The diagram below represents the operation of a host-aware HTTP proxy,
which corresponds to “Possibility 4.” under the “Is it a problem”
section. In this secenario, HTTP is the application, but the Host
defines the contextual identity, wherein each I2P site interacts with a
different HTTP proxy with a unique destination per-host.
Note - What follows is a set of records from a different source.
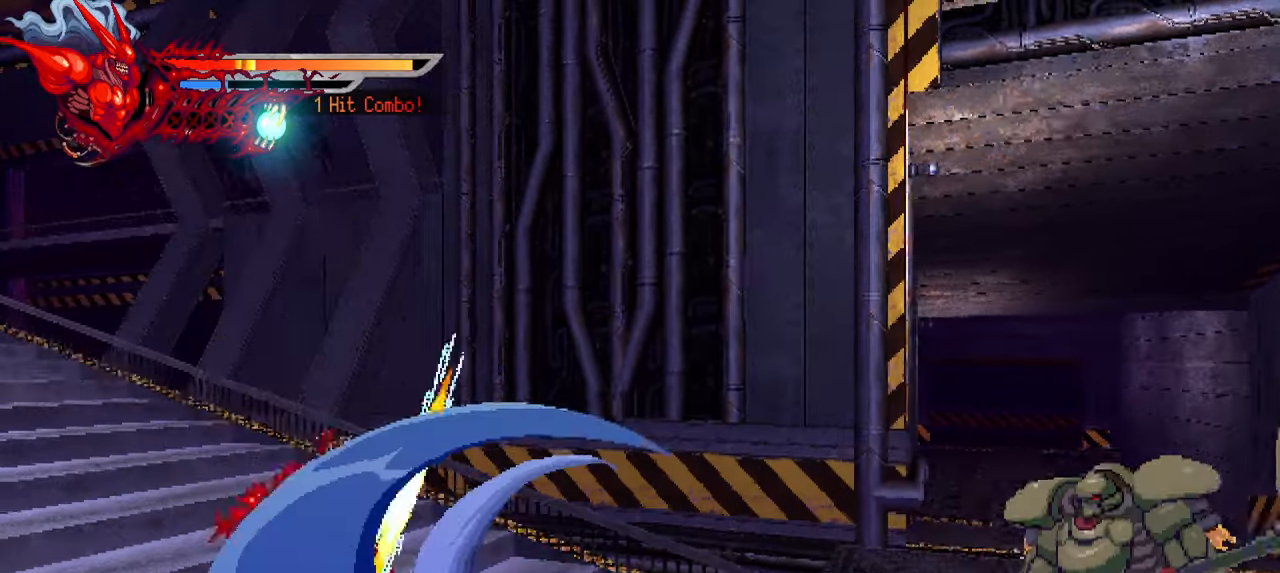
{"buttons": [], "left_stick": "center", "right_stick": "center", "events": [[100, "SQUARE", "up"], [167, "SQUARE", "down"], [217, "SQUARE", "up"], [300, "L1", "down"], [467, "DPAD_LEFT", "up"], [467, "L1", "up"]]}
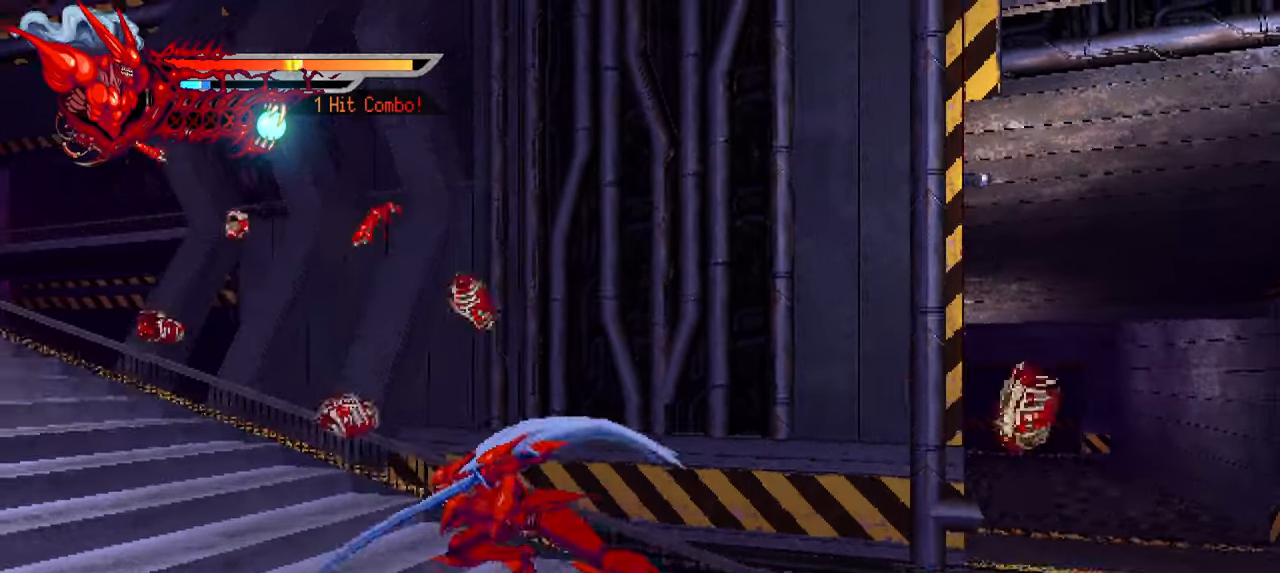
{"buttons": ["SQUARE", "DPAD_RIGHT"], "left_stick": "center", "right_stick": "center", "events": [[83, "DPAD_RIGHT", "down"], [133, "L1", "down"], [467, "SQUARE", "down"], [500, "L1", "up"]]}
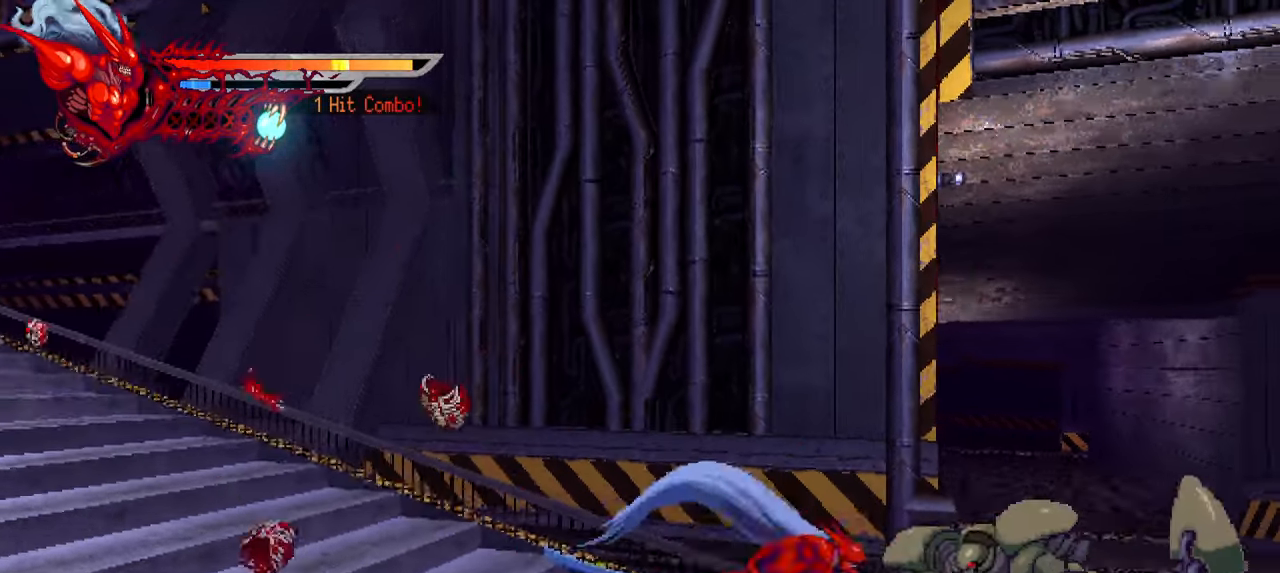
{"buttons": ["TRIANGLE", "DPAD_RIGHT"], "left_stick": "center", "right_stick": "center", "events": [[33, "SQUARE", "up"], [217, "SQUARE", "down"], [233, "SQUARE", "up"], [333, "TRIANGLE", "down"], [433, "TRIANGLE", "up"], [500, "TRIANGLE", "down"]]}
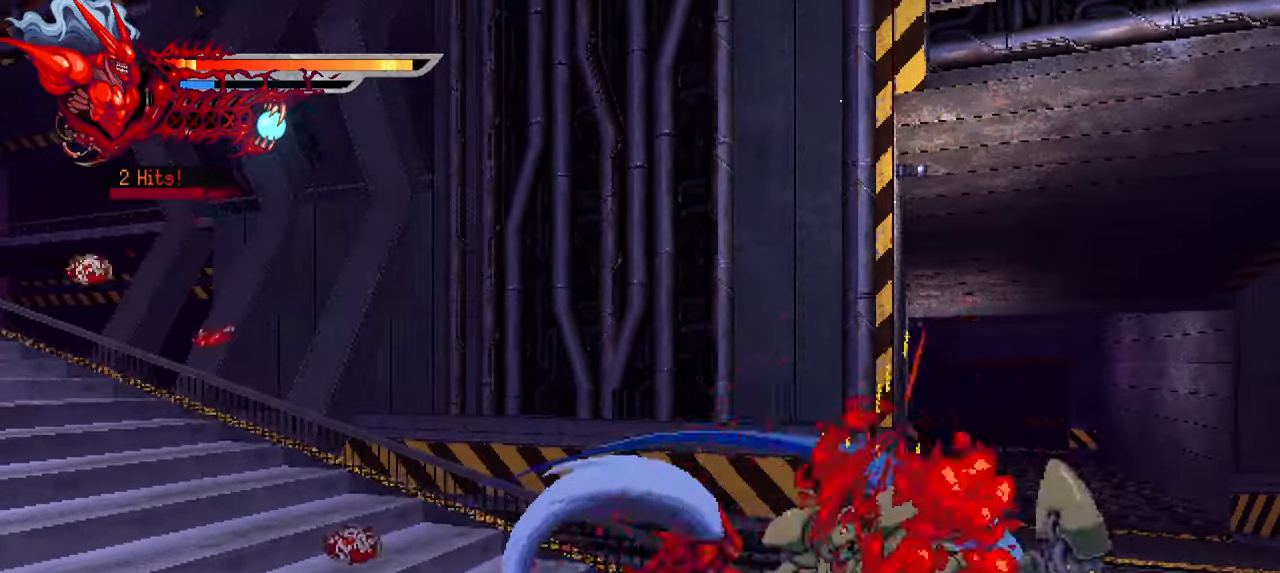
{"buttons": ["L1", "DPAD_RIGHT"], "left_stick": "center", "right_stick": "center", "events": [[67, "TRIANGLE", "up"], [100, "TRIANGLE", "down"], [200, "TRIANGLE", "up"], [283, "TRIANGLE", "down"], [333, "L1", "down"], [333, "TRIANGLE", "up"]]}
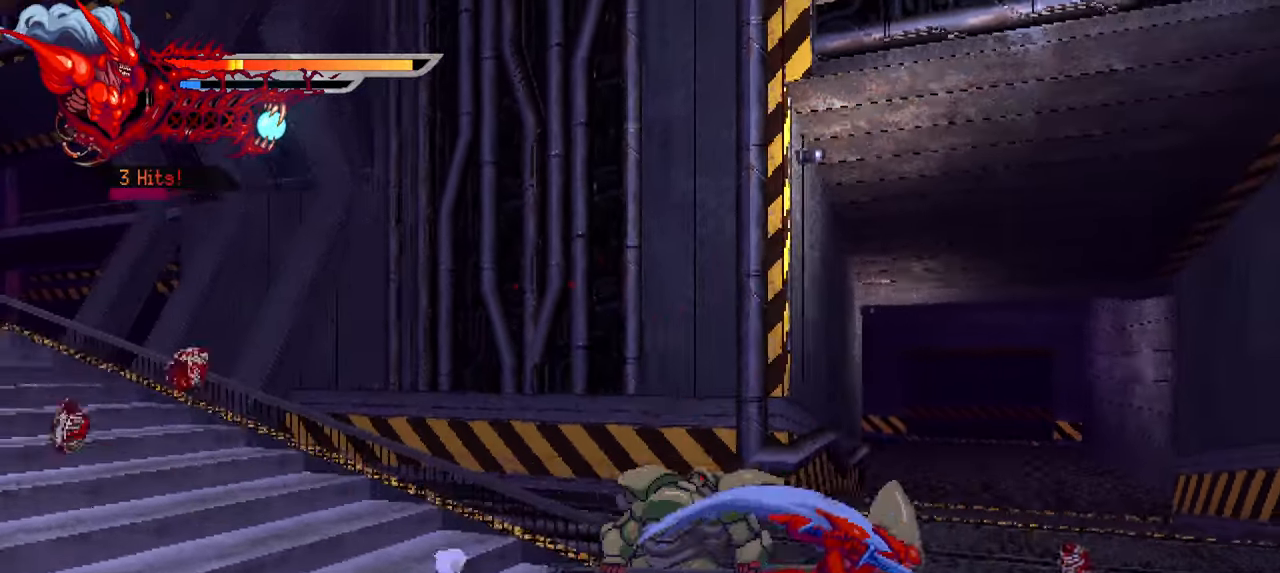
{"buttons": ["SQUARE", "DPAD_LEFT"], "left_stick": "center", "right_stick": "center", "events": [[33, "L1", "up"], [300, "DPAD_RIGHT", "up"], [383, "DPAD_LEFT", "down"], [400, "SQUARE", "down"]]}
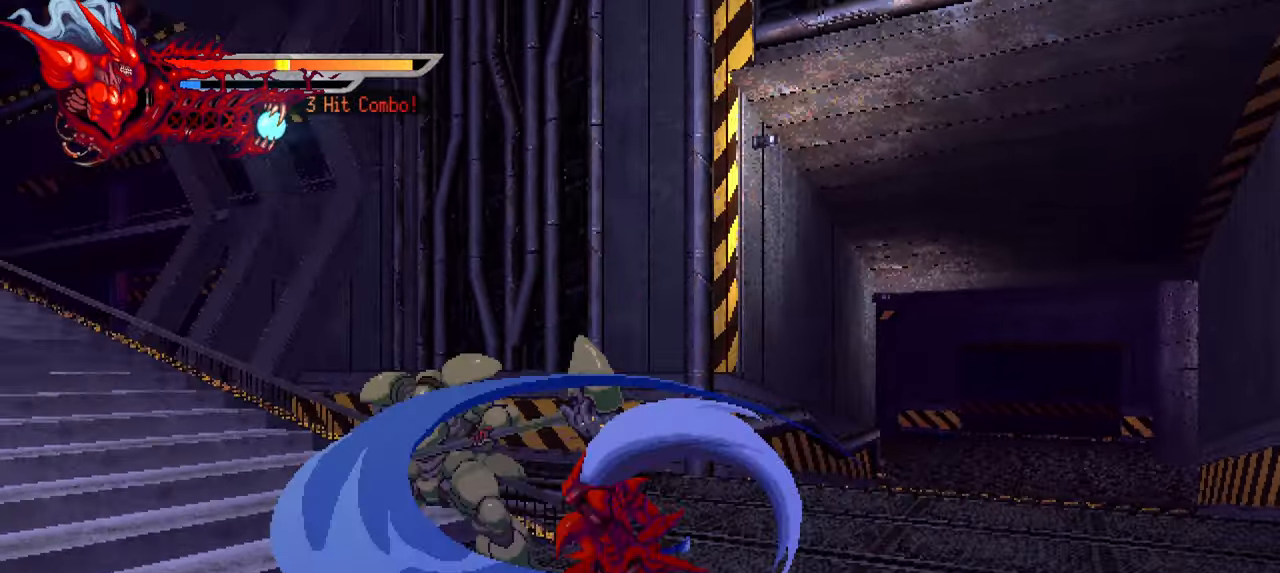
{"buttons": ["TRIANGLE", "DPAD_LEFT"], "left_stick": "center", "right_stick": "center", "events": [[17, "SQUARE", "up"], [167, "TRIANGLE", "down"], [250, "TRIANGLE", "up"], [317, "TRIANGLE", "down"], [383, "TRIANGLE", "up"], [433, "TRIANGLE", "down"]]}
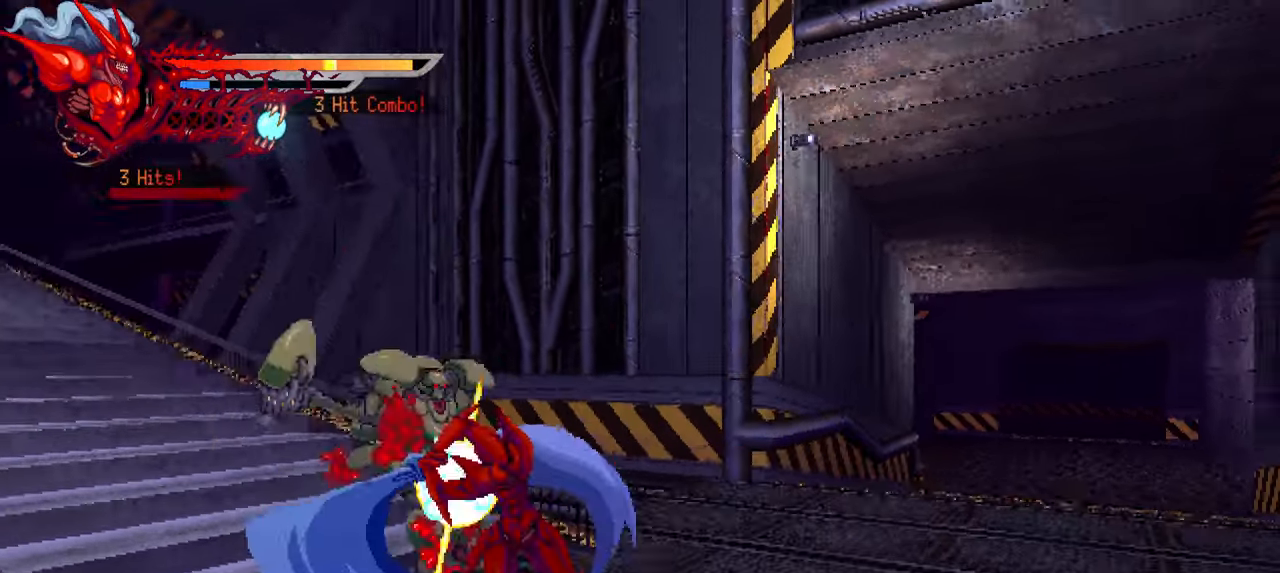
{"buttons": [], "left_stick": "center", "right_stick": "center", "events": [[17, "L1", "down"], [33, "R2", "down"], [33, "TRIANGLE", "up"], [250, "L1", "up"], [250, "R2", "up"], [300, "DPAD_LEFT", "up"]]}
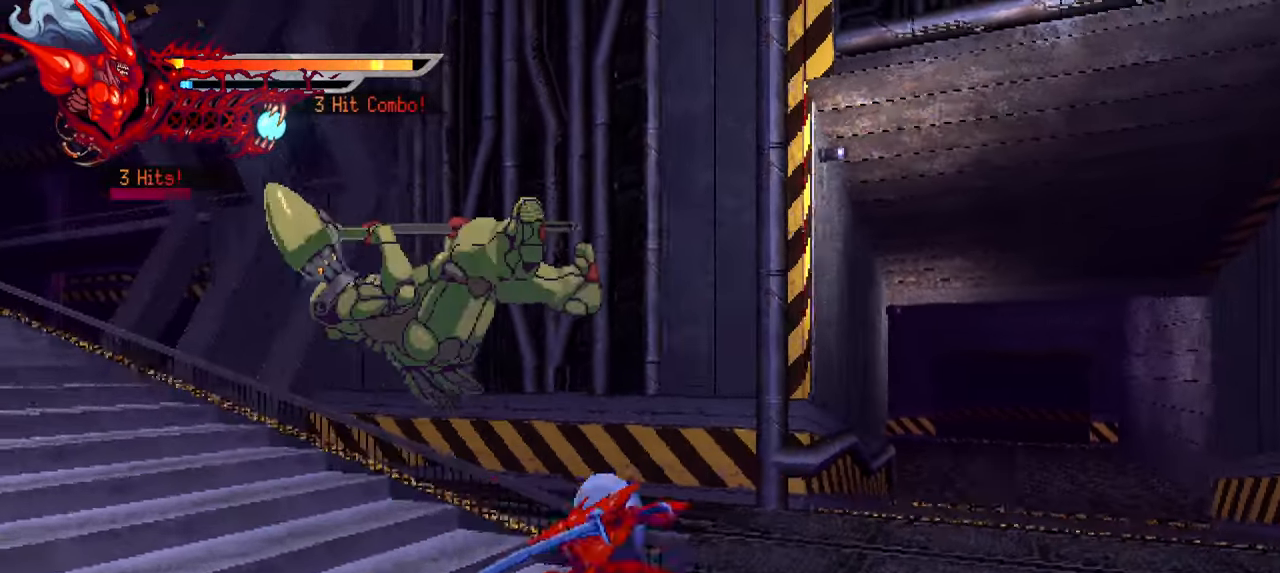
{"buttons": ["SQUARE", "DPAD_LEFT"], "left_stick": "center", "right_stick": "center", "events": [[200, "R2", "down"], [250, "R2", "up"], [317, "DPAD_LEFT", "down"], [334, "SQUARE", "down"], [417, "SQUARE", "up"], [500, "SQUARE", "down"]]}
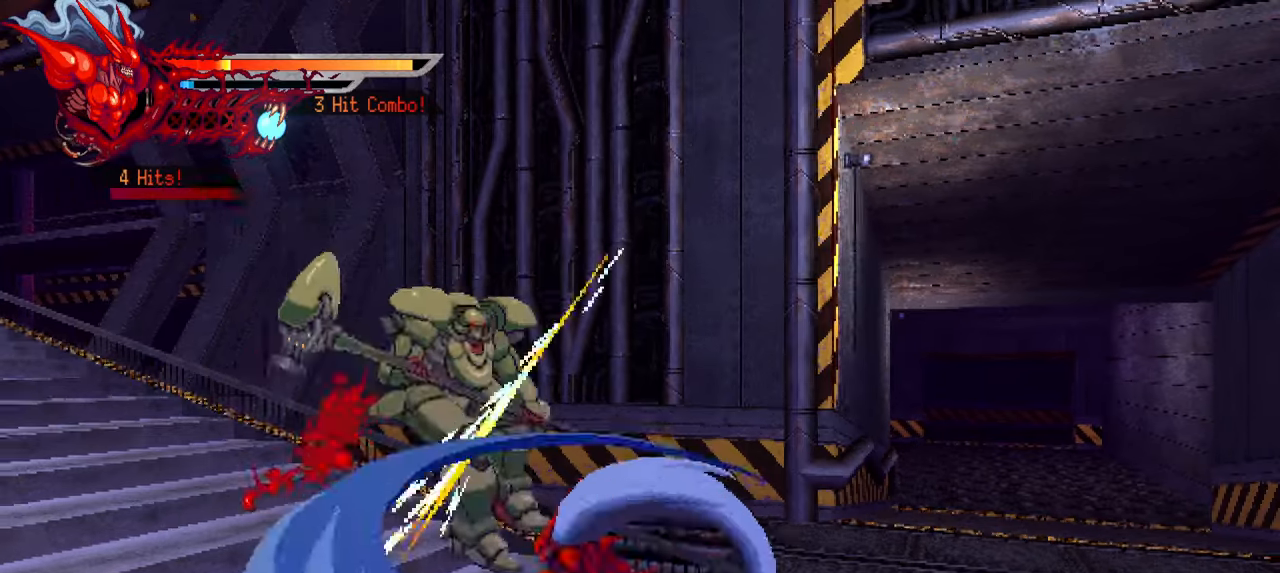
{"buttons": ["L1", "R2", "DPAD_LEFT"], "left_stick": "center", "right_stick": "center", "events": [[50, "SQUARE", "up"], [134, "SQUARE", "down"], [200, "SQUARE", "up"], [284, "SQUARE", "down"], [334, "R2", "down"], [334, "SQUARE", "up"], [367, "L1", "down"]]}
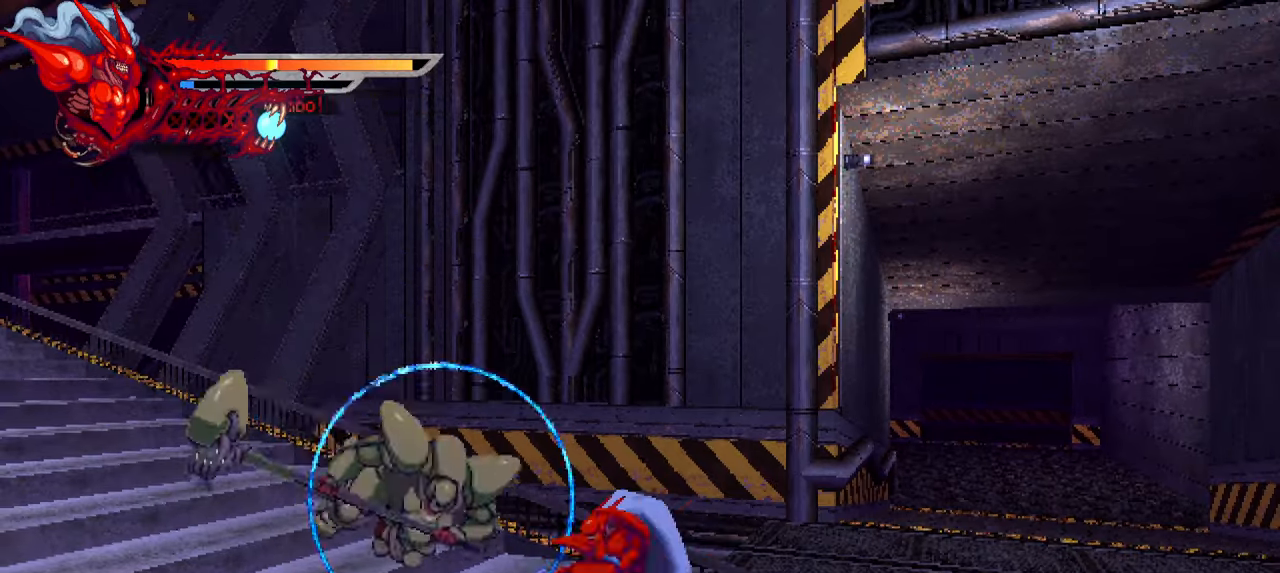
{"buttons": ["TRIANGLE", "DPAD_LEFT"], "left_stick": "center", "right_stick": "center", "events": [[50, "L1", "up"], [100, "R2", "up"], [100, "SQUARE", "down"], [200, "SQUARE", "up"], [484, "TRIANGLE", "down"]]}
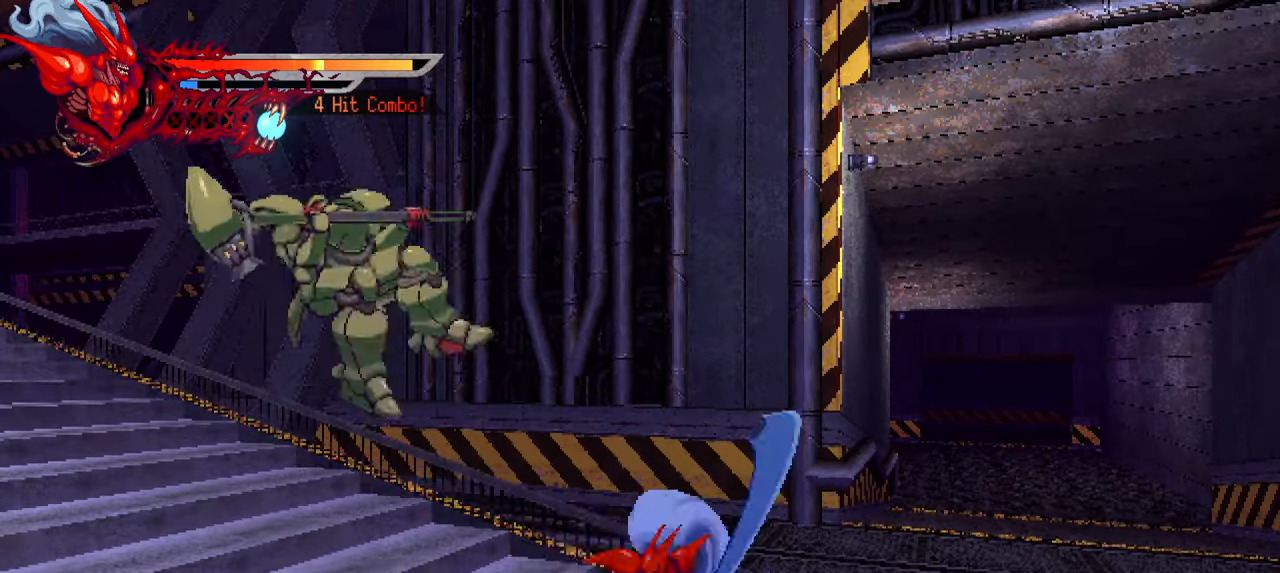
{"buttons": ["L1", "DPAD_LEFT"], "left_stick": "center", "right_stick": "center", "events": [[117, "TRIANGLE", "up"], [184, "TRIANGLE", "down"], [267, "TRIANGLE", "up"], [350, "TRIANGLE", "down"], [417, "L1", "down"], [417, "TRIANGLE", "up"]]}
This prevents
operators of multiple sites from being able to distinguish when the same
person is visiting multiple sites which they operate.

.. code:: md

   **After the Change: HTTP is the Application, Host is the Contextual Identity**
                                                        __-> HTTP Proxy(Destination A - Outproxies Only) <--> i2pgit.org
                                                       /
   Browser <-> HTTP Proxy Multiplexer(No Destination) <---> HTTP Proxy(Destination B) <--> idk.i2p
                                                       \__-> HTTP Proxy(Destination C) <--> translate.idk.i2p
                                                        \__-> HTTP Proxy(Destination C) <--> git.idk.i2p

Status:
^^^^^^^

A working Java implementation of the host-aware proxy which conforms to
this proposal is available at idk's fork under the branch:
i2p.i2p.2.6.0-browser-proxy-post-keepalive Link in citations.
Implementations with varying capabilities have been written in Go using
the SAMv3 library, they may be useful for embedding in other Go
applications of for go-i2p but are unsuitable for Java I2P.
Additionally, they lack good support for working interactively with
encrypted leaseSets.

Addendum: SOCKS


A similar shared identity problem exists in the SOCKS proxy as well.
However, there, it is harder to solve in part due to the reasons
described on the “SOCKS Tips” page on the I2P site. In particular, it
requires much more effort to determine internal destinations and
outgoing hostnames. However, there is a way which works well, and which
has the additional value of being possible to implement as an HTTP proxy
as well. This could allow an HTTP Proxy and a SOCKS proxy to work in
unison, providing clients with the same identity on a per-host basis.
This in turn could allow for efficient, unlinkable WebRTC inside of I2P.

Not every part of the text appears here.